Women’s rights activists are planning more protests in Poland after a top court tightened the predominantly Catholic nation’s already strict abortion law
WARSAW, Poland — Women’s rights activists said Monday they are planning more protests in Poland, despite pandemic restrictions, after a top court tightened the predominantly Catholic nation’s already strict abortion law.
Angry street protests have been held since the court ruling Thursday, with participants defying a “red zone” ban on gatherings intended to halt a spike in new coronavirus infections in Poland.
The head of a doctors’ group, Dr. Andrzej Matyja, speaking on Radio Zet, criticized the ruling’s timing during the pandemic, saying it amounted to an “irresponsible provoking of people to rallies” where social distancing cannot be maintained.
The government-controlled Constitutional Tribunal ruled it was unconstitutional to terminate a pregnancy due to fetal congenital defects. The ruling effectively banned almost all abortions and overturned a hard-won compromise on the 1993 law that even then was one of Europe’s strictest abortion regulations.

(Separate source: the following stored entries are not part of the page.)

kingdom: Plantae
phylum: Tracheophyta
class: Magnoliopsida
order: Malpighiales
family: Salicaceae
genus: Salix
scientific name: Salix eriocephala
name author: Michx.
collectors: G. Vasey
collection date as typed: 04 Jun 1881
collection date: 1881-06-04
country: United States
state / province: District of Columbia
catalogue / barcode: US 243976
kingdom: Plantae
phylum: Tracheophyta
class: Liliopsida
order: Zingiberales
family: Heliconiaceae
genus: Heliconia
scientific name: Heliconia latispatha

European Parliament lawmaker for the conservative ruling team, Patryk Jaki, who is the father of a child with Down Syndrome, tweeted to say that abortions can also eliminate healthy children “because you rarely are 100% sure.”
Jaki also argued that abortions contributed to the nation’s negative birthrate which could be a “threat to Poland’s state.”
According to the Women’s Strike group, protesters in almost 50 cities and towns plan to block downtown traffic later Monday with cars, bikes, or by just walking.
Group leader Marta Lempart said there will also be a strike Wednesday and a protest march Friday in Warsaw, the seat of the government, the constitutional court and the right-wing ruling Law and Justice party behind the court’s decision.
On Sunday, protests against the new abortion law were held in and around churches in Poland.
Health Ministry figures show that 1,110 legal abortions were carried out in Poland in 2019, mostly because of fetal defects.